Hi all. Have need to vent as im not in a good place right now. Im being mentally pulled both ways.
Me and ex split 5 weeks ago.i couldnt take his controling nature any more. Bringing up his 2 dcs(toddler and baby) alone plus my 2 girls 9 and 11. He hasnt seen or had any interest in dcs all this time (but made sure he got his expensive items straight away)
Good things about him.
Never knew a man work so hard for his family
was always there for me
never cheated
helped around the house
took kids out/let me have lie ins etc
brought me gifts
believed he loved me(but something wasnt right)
When we first met we had lots of fun times/holidays. He told me he loved me . His face said the same and i believed him. He said he never met anyone like me!
But
when we were on holiday for the first time (he had moved in by then) things got weird.he told me he was a spiritualist, said he could see auras around people ,
i remember having a dream or what i thought was a dream while he was lying next to me where i was paralised and needed to wake but couldnt. I wasnt actually asleep and i couldnt move or open my eyes there was a weird face right above me. This dream i believe was some kind of warning.
Odd/wrong things about him
controling
arrogant
denial to wrongdoing
quick to temper(if personally critisised in any way)

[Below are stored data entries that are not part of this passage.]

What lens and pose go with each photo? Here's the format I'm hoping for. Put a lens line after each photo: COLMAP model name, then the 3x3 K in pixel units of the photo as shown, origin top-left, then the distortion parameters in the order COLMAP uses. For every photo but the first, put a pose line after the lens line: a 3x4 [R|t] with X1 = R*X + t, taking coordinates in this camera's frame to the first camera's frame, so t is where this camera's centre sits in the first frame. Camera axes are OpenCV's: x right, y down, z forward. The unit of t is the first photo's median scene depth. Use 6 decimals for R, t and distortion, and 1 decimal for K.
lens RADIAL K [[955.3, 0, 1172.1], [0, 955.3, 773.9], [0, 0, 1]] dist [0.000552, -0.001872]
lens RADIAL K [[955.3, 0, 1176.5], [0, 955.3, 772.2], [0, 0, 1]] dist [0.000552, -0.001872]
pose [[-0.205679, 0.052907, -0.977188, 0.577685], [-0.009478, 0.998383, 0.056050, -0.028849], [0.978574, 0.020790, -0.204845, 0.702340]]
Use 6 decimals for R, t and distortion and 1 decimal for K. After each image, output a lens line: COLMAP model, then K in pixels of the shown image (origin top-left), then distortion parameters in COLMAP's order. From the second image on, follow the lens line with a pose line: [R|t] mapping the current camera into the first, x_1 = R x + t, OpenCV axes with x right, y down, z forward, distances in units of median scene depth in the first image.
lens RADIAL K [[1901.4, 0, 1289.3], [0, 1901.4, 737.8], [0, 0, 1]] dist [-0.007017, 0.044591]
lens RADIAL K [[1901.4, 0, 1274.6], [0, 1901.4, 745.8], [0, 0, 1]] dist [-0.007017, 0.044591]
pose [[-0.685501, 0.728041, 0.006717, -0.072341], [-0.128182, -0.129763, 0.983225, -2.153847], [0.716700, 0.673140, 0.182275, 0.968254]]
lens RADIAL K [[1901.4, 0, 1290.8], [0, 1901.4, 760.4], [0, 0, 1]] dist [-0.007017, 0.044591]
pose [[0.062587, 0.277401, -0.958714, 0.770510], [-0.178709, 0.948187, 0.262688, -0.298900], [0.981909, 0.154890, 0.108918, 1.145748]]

Terrible with money.. Couldnt save
Verbally abusive to my older dcs
selfish
Lied about trivial things to make himself look good
He scared me
he didnt want me to go out at night with anyone but him
past history of dv towards other girlfriends but denys everything with a great story of how bad they are
ihe was in care from being a baby and a mum who couldnt give a monkeys.
His constant aim in life seemed to be keeping face. He was always smart for work and i believe it was his make up as were we. If he looked good and had his possesions(us) it went well to hiding a dark nature .. His real self.
Nothing to him could be worse than confrunting and letting others find out who he realy is.
And now hes gone im in limbo looking over my shoulder as i dont know where he lives and im afraid this xmas he will come out of the woodwork stressing his love for his children
i know the real him.. The him i blocked because i loved and still love his pretend self. I miss his pretend self so much but i know he is a fake.
Sorry for ranting i just needed to write this down.